Le secrétaire à la Guerre des États-Unis, Pete Hegseth, a confirmé ce mercredi qu'une opération de capture ou d'élimination contre Miguel Díaz-Canel reste une option sur la table, en répondant aux questions des journalistes au siège du Commandement Central (CENTCOM) à Tampa, en Floride.
La journaliste et activiste Laura Loomer lui a demandé directement si une opération similaire à celle menée contre Maduro au Venezuela pourrait être appliquée au dirigeant cubain.
Hegseth a répondu sans détour : « Options, options, options. Notre travail est de présenter des options à différentes échelles, en fonction de ce que souhaite faire le président des États-Unis, qui est le commandant en chef. »
Face à la question précise de savoir si la capture ou l'élimination de Díaz-Canel restait une option, le secrétaire à la Guerre n'a rien écarté.
«Nous avons des options pour tous les scénarios. C'est notre travail. Nous nous consacrons littéralement à la planification. En dehors du Pentagone, personne ne planifie mieux que le Commandement Central des États-Unis.»

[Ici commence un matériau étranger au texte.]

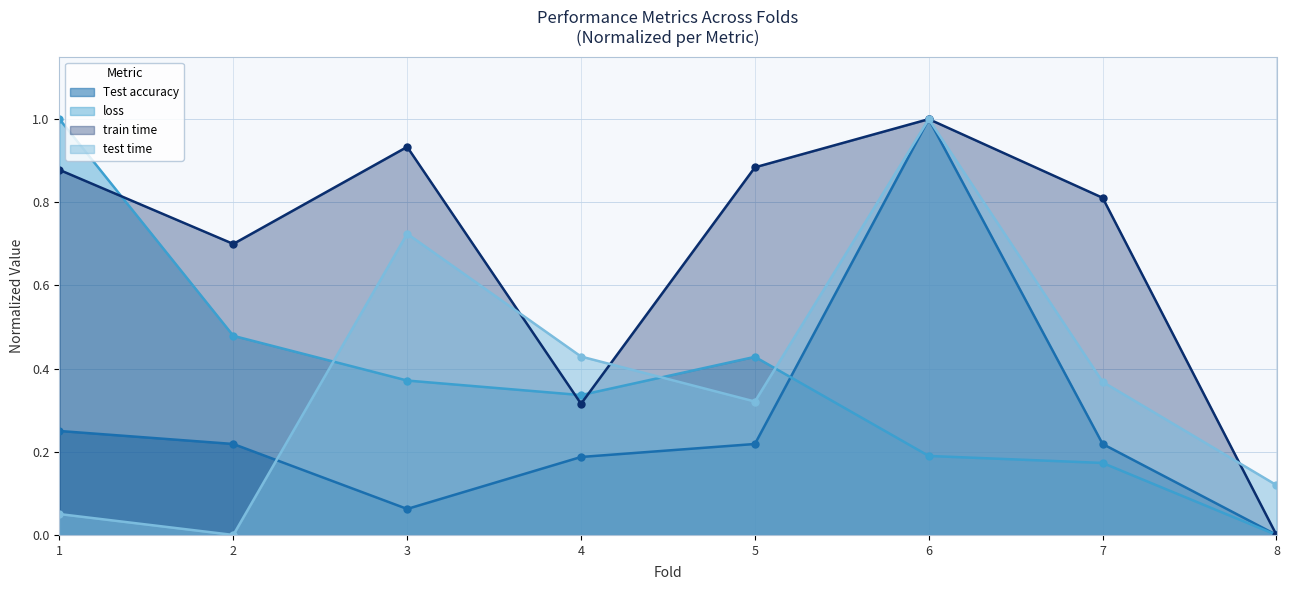

How many data points in train time are above 0?

7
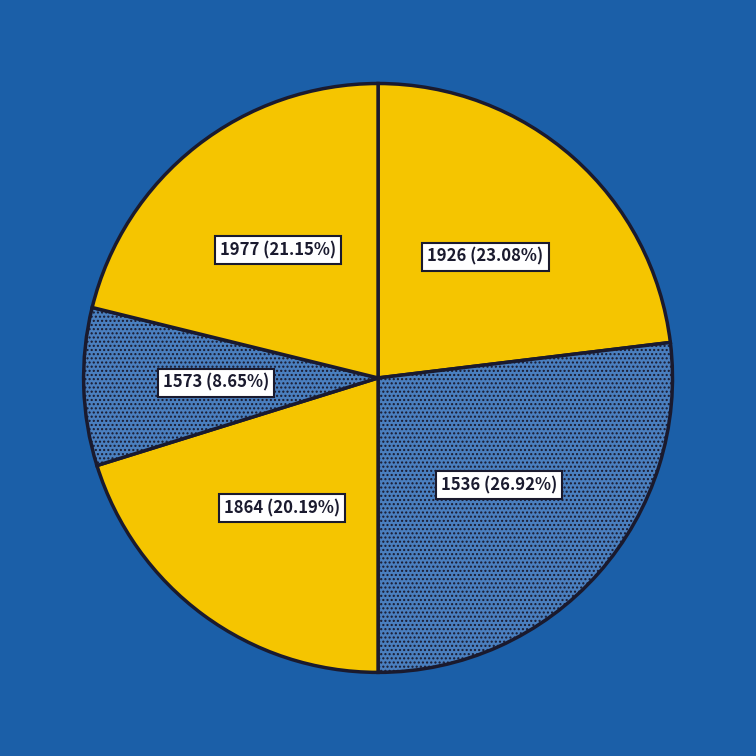

What is the ratio of the value at 1977 to the value at 1864?

1.0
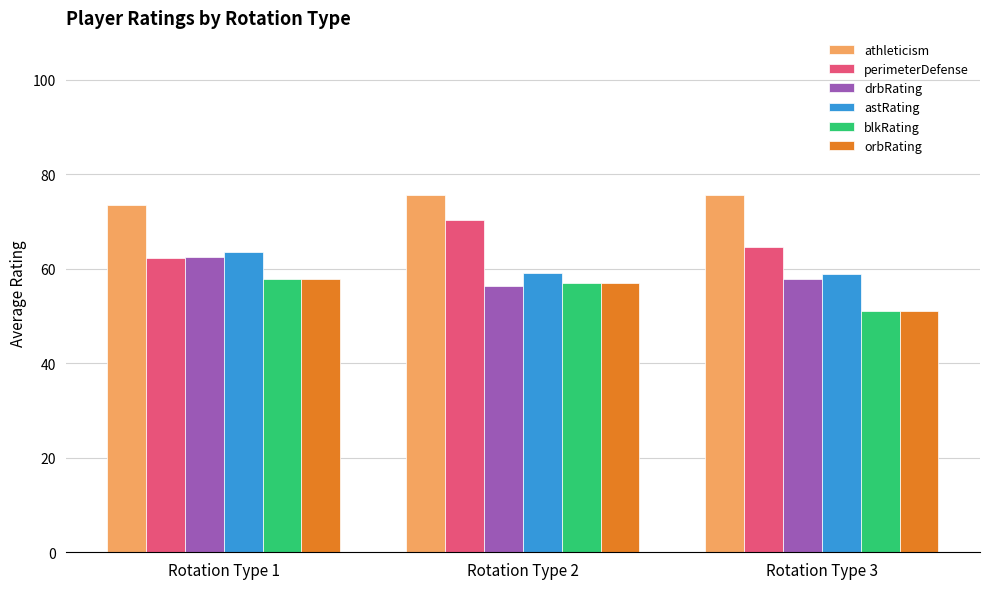

What is the maximum value shown in the chart?

75.6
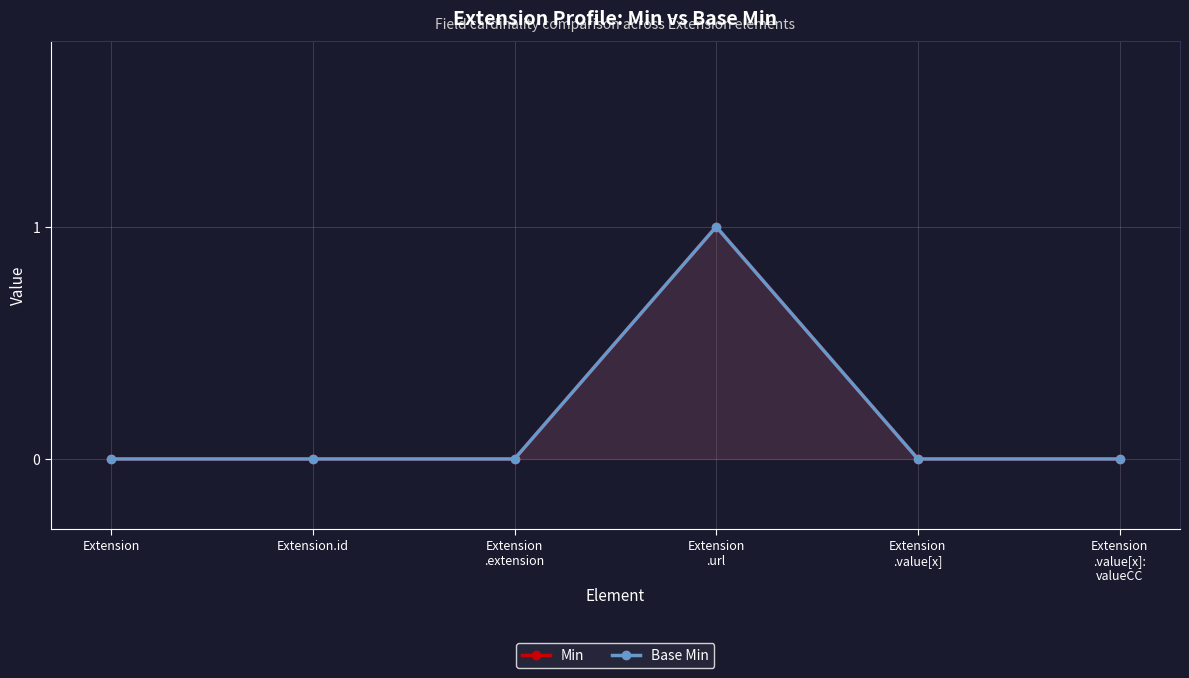

What position from the left is Extension
.url?

4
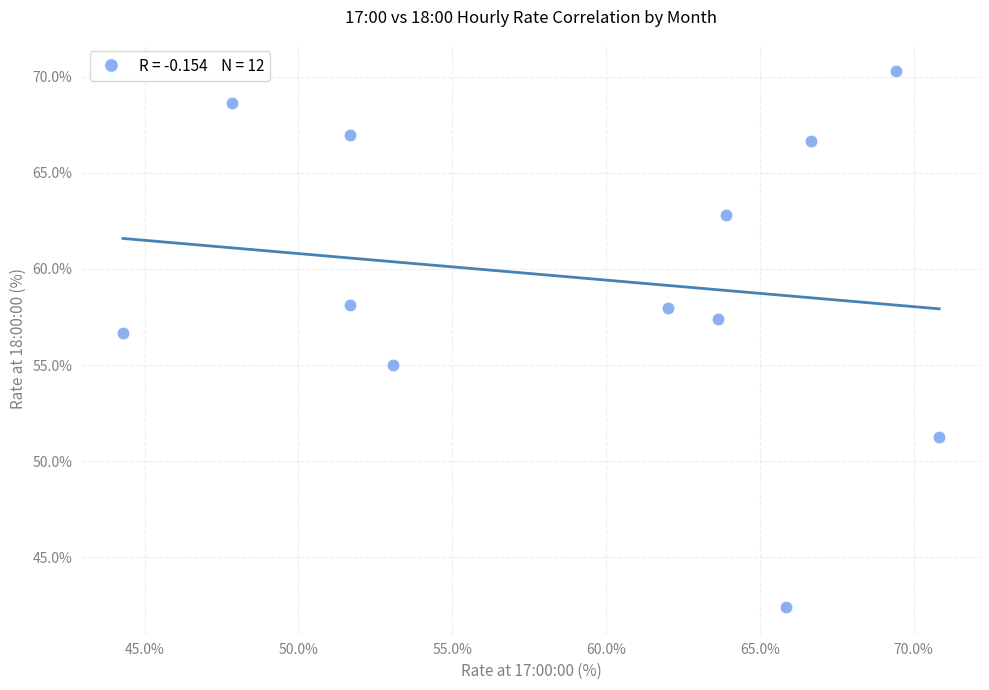

What Y value in the scatter plot is closest to 56?

56.7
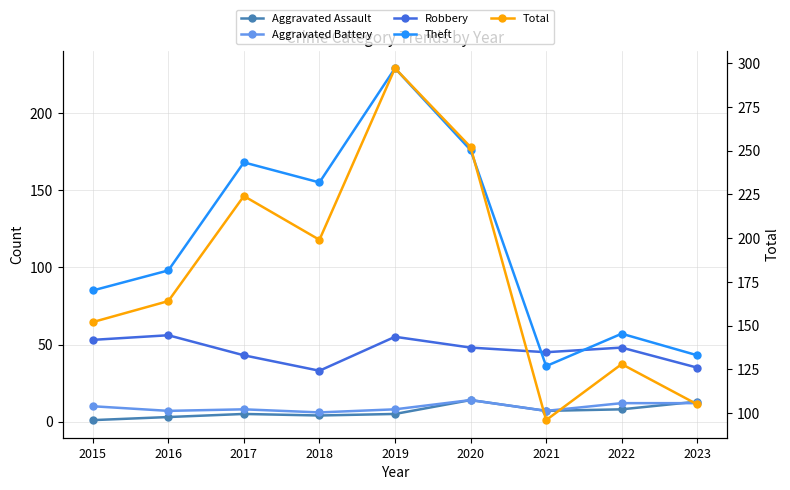

What is the greatest value displayed?

297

La décision finale revient à Trump
«Toutes ces options sont sur la table. Le président s'attend à ce que nous agissions avec fermeté et détermination dans notre réponse. Et que nous apportions une puissance de feu. Et sans aucun doute, nous le ferons si nécessaire», a averti le secrétaire à la Guerre.
Les déclarations ont été faites après que Hegseth ait visité la base navale de Guantanamo, où il a lancé une série d'avertissements directs au régime cubain et a proclamé la soi-disant « Doctrine Donroe », une mise à jour de la Doctrine Monroe qui, selon ses propres mots, vise à « récupérer l'hémisphère » pour Washington.
En Guantánamo, Hegseth a invoqué l’Opération Absolute Resolve du 3 janvier 2026, au cours de laquelle des forces spéciales américaines ont capturé Nicolás Maduro à Caracas.
Il a laissé un avertissement explicite au régime de La Havane : « Les défenses aériennes russes et les gardes cubains n'ont pas été un rival pour nos opérateurs, nos Rangers ».
Le secrétaire a également averti qu'il serait « peu prudent » pour Cuba d'essayer d'acquérir des armements capables d'atteindre la base ou le territoire continental américain, car cela reviendrait à « inviter à une confrontation qu'ils ne souhaitent pas seulement, mais qu'ils ne pourraient même pas supporter ».
Cette escalade rhétorique s'inscrit dans une crise qui s'est intensifiée en mai 2026, lorsque Axios a rapporté que Cuba aurait acquis plus de 300 drones militaires en provenance de Russie et d'Iran depuis 2023, avec des plans possibles de les utiliser contre Guantánamo, des navires de la Marine et des cibles en Floride.
En réponse, l'administration Trump a déployé le porte-avions USS Nimitz dans les Caraïbes le 20 mai et a confié au Commandement Sud l'élaboration de scénarios d'action militaire contre l'île, incluant des frappes aériennes limitées jusqu'à une intervention terrestre.
Depuis La Havane, Díaz-Canel a affirmé que Washington manœuvre trois scénarios contre Cuba : provoquer une explosion sociale, forcer un dialogue coercitif ou exécuter une agression militaire directe, et il a averti qu'envahir l'île provoquerait un « bain de sang aux conséquences incalculables ».
Hegseth, cependant, a également laissé une porte ouverte sur le plan diplomatique : « Nous ne cherchons pas d'ennemis. Nous sommes un grand ami. Et nous espérons que bientôt nous pourrons être amis aussi avec le leadership du gouvernement de Cuba. Pour l'instant, nous verrons ce qui se passera ».